SHORT PROBLEM:
Reproduce each of the following rows word for word, from the first to the last, changing nothing.

RAW RECORDS:
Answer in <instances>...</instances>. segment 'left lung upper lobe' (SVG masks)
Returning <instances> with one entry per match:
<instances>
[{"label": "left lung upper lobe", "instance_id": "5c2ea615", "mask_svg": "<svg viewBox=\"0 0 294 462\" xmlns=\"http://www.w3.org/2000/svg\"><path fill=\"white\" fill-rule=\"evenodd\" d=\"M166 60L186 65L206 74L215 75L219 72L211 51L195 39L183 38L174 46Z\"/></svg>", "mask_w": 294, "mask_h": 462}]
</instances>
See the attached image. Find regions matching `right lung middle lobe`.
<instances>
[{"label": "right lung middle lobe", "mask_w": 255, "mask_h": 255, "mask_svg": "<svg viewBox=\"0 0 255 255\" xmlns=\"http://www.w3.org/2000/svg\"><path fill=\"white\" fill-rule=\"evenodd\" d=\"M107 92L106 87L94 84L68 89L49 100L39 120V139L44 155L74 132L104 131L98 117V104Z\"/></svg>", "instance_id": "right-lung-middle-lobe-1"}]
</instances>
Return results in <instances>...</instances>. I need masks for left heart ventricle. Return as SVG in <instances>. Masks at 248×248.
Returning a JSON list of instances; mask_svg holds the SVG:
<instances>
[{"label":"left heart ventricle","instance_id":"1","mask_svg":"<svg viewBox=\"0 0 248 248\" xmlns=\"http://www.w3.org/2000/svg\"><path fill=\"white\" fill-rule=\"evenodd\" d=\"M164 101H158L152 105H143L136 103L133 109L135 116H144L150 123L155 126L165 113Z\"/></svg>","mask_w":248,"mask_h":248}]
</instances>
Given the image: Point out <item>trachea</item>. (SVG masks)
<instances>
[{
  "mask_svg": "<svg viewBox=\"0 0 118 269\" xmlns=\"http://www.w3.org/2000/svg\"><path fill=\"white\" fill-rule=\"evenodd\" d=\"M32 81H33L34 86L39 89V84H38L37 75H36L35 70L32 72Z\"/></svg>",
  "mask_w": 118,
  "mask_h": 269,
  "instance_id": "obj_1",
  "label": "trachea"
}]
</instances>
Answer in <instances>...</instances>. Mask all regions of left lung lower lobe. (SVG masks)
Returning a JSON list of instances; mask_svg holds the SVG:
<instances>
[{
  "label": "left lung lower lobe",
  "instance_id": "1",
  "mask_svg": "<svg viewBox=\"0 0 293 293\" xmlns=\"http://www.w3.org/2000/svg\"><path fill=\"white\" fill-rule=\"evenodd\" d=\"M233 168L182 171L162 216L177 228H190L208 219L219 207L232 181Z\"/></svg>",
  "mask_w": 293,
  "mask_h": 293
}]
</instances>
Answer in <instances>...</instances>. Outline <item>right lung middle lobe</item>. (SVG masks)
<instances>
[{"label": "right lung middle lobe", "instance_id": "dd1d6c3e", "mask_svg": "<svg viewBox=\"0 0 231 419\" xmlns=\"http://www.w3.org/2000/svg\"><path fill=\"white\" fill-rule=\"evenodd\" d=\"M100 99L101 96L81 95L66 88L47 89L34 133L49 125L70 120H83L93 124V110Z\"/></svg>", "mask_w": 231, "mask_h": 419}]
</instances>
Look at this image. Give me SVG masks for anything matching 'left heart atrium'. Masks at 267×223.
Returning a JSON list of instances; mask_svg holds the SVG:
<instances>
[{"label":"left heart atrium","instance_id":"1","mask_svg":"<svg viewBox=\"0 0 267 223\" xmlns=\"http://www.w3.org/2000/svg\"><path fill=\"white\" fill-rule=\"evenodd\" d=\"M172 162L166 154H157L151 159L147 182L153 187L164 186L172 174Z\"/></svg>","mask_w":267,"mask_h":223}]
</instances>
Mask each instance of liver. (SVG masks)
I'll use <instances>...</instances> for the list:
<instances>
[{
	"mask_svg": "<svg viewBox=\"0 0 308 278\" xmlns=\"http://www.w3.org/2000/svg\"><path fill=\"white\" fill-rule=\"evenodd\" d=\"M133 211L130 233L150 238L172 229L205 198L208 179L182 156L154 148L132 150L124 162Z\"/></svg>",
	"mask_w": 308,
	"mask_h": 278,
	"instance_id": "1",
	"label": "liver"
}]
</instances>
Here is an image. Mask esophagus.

OUTPUT OF THE TASK:
Answer in <instances>...</instances>. segment 'left lung upper lobe' (SVG masks)
Returning <instances> with one entry per match:
<instances>
[{"label": "left lung upper lobe", "instance_id": "5c2ea615", "mask_svg": "<svg viewBox=\"0 0 294 462\" xmlns=\"http://www.w3.org/2000/svg\"><path fill=\"white\" fill-rule=\"evenodd\" d=\"M166 60L186 65L206 74L215 75L219 72L211 51L195 39L183 38L174 46Z\"/></svg>", "mask_w": 294, "mask_h": 462}]
</instances>
See the attached image. Find regions matching `right lung middle lobe`.
<instances>
[{"label": "right lung middle lobe", "mask_w": 255, "mask_h": 255, "mask_svg": "<svg viewBox=\"0 0 255 255\" xmlns=\"http://www.w3.org/2000/svg\"><path fill=\"white\" fill-rule=\"evenodd\" d=\"M107 92L106 87L94 84L68 89L49 100L39 120V139L44 155L74 132L104 131L98 117V104Z\"/></svg>", "instance_id": "right-lung-middle-lobe-1"}]
</instances>
Return results in <instances>...</instances>. I need masks for left heart ventricle. Return as SVG in <instances>. Masks at 248×248.
Returning a JSON list of instances; mask_svg holds the SVG:
<instances>
[{"label":"left heart ventricle","instance_id":"1","mask_svg":"<svg viewBox=\"0 0 248 248\" xmlns=\"http://www.w3.org/2000/svg\"><path fill=\"white\" fill-rule=\"evenodd\" d=\"M164 101H158L152 105H143L136 103L133 109L135 116H144L150 123L155 126L165 113Z\"/></svg>","mask_w":248,"mask_h":248}]
</instances>
Given the image: Point out <item>trachea</item>. (SVG masks)
<instances>
[{
  "mask_svg": "<svg viewBox=\"0 0 118 269\" xmlns=\"http://www.w3.org/2000/svg\"><path fill=\"white\" fill-rule=\"evenodd\" d=\"M32 81H33L34 86L39 89V84H38L37 75H36L35 70L32 72Z\"/></svg>",
  "mask_w": 118,
  "mask_h": 269,
  "instance_id": "obj_1",
  "label": "trachea"
}]
</instances>
Answer in <instances>...</instances>. Mask all regions of left lung lower lobe. (SVG masks)
Returning a JSON list of instances; mask_svg holds the SVG:
<instances>
[{
  "label": "left lung lower lobe",
  "instance_id": "1",
  "mask_svg": "<svg viewBox=\"0 0 293 293\" xmlns=\"http://www.w3.org/2000/svg\"><path fill=\"white\" fill-rule=\"evenodd\" d=\"M233 168L182 171L162 216L177 228H190L208 219L219 207L232 181Z\"/></svg>",
  "mask_w": 293,
  "mask_h": 293
}]
</instances>
Answer in <instances>...</instances>. Outline <item>right lung middle lobe</item>. (SVG masks)
<instances>
[{"label": "right lung middle lobe", "instance_id": "dd1d6c3e", "mask_svg": "<svg viewBox=\"0 0 231 419\" xmlns=\"http://www.w3.org/2000/svg\"><path fill=\"white\" fill-rule=\"evenodd\" d=\"M100 99L101 96L81 95L66 88L47 89L34 133L49 125L70 120H83L93 124V110Z\"/></svg>", "mask_w": 231, "mask_h": 419}]
</instances>
Look at this image. Give me SVG masks for anything matching 'left heart atrium'. Masks at 267×223.
Returning a JSON list of instances; mask_svg holds the SVG:
<instances>
[{"label":"left heart atrium","instance_id":"1","mask_svg":"<svg viewBox=\"0 0 267 223\" xmlns=\"http://www.w3.org/2000/svg\"><path fill=\"white\" fill-rule=\"evenodd\" d=\"M172 162L166 154H157L151 159L147 182L153 187L164 186L172 174Z\"/></svg>","mask_w":267,"mask_h":223}]
</instances>
Mask each instance of liver. (SVG masks)
I'll use <instances>...</instances> for the list:
<instances>
[{
	"mask_svg": "<svg viewBox=\"0 0 308 278\" xmlns=\"http://www.w3.org/2000/svg\"><path fill=\"white\" fill-rule=\"evenodd\" d=\"M133 211L130 233L150 238L172 229L205 198L208 179L182 156L154 148L132 150L124 162Z\"/></svg>",
	"mask_w": 308,
	"mask_h": 278,
	"instance_id": "1",
	"label": "liver"
}]
</instances>
Here is an image. Mask esophagus.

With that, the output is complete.